- Task requirements:
Please give the items, from the start through the line containing "一九六四年七月十日，日本社会", as a Markdown table with the columns Number and Item line, leaving out blank lines.

- Source data:
Start of Block
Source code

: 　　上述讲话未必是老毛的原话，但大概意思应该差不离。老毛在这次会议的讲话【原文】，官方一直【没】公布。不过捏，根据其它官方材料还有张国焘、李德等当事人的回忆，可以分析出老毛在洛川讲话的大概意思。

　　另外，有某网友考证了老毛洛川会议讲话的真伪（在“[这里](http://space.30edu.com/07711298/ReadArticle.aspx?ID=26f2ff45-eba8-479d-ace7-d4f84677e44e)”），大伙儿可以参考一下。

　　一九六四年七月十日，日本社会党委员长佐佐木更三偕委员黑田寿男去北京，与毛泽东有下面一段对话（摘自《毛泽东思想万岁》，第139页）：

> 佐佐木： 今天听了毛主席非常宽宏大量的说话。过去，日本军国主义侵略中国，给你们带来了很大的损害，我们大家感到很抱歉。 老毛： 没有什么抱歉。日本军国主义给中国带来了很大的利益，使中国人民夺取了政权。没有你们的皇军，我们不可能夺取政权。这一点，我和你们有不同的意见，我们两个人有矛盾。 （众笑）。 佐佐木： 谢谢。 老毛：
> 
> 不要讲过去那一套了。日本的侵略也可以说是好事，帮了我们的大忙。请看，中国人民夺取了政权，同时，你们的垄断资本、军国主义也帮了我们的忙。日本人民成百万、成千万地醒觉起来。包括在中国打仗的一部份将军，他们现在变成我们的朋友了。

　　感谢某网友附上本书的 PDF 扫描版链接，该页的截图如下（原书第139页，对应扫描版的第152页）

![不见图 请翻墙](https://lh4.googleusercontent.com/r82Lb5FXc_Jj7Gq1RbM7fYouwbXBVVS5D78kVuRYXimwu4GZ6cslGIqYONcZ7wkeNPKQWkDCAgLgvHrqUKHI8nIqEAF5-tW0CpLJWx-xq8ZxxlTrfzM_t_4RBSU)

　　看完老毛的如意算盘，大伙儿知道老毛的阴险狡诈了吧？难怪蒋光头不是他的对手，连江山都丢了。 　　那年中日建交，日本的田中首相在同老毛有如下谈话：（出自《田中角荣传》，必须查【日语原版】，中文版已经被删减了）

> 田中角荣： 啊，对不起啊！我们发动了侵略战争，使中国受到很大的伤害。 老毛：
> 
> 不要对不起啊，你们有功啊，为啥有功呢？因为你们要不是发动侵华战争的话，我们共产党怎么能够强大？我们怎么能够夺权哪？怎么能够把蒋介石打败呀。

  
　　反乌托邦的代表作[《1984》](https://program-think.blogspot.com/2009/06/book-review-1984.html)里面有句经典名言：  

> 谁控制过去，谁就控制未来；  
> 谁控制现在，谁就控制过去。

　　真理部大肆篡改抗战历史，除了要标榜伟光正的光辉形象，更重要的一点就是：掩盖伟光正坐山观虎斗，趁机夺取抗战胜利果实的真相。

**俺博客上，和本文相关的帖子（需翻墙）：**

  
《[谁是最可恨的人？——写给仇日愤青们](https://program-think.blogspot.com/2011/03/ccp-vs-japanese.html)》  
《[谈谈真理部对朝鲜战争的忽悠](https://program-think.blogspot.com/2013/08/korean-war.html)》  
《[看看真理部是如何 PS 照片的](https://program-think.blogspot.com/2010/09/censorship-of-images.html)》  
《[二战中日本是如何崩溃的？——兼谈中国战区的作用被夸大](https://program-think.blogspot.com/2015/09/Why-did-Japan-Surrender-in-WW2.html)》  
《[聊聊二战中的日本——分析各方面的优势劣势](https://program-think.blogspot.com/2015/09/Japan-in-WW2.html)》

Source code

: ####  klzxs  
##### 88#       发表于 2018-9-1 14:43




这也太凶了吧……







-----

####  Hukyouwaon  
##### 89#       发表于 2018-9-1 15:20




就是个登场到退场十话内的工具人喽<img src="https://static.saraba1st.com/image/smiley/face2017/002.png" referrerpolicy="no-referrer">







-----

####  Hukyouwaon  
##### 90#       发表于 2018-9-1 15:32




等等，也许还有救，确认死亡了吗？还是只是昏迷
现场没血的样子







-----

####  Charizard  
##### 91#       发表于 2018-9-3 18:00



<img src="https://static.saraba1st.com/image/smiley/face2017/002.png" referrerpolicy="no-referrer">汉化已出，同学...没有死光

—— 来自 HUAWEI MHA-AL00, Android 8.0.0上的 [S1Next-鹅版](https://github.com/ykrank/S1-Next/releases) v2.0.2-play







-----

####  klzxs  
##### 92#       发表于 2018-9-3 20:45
End of Block
- Solved problem:
| Number | Item line |
|---|---|
| 1 | Source code |
| 2 | : 　　上述讲话未必是老毛的原话，但大概意思应该差不离。老毛在这次会议的讲话【原文】，官方一直【没】公布。不过捏，根据其它官方材料还有张国焘、李德等当事人的回忆，可以分析出老毛在洛川讲话的大概意思。 |
| 3 | 　　另外，有某网友考证了老毛洛川会议讲话的真伪（在“[这里](http://space.30edu.com/07711298/ReadArticle.aspx?ID=26f2ff45-eba8-479d-ace7-d4f84677e44e)”），大伙儿可以参考一下。 |
| 4 | 　　一九六四年七月十日，日本社会党委员长佐佐木更三偕委员黑田寿男去北京，与毛泽东有下面一段对话（摘自《毛泽东思想万岁》，第139页）： |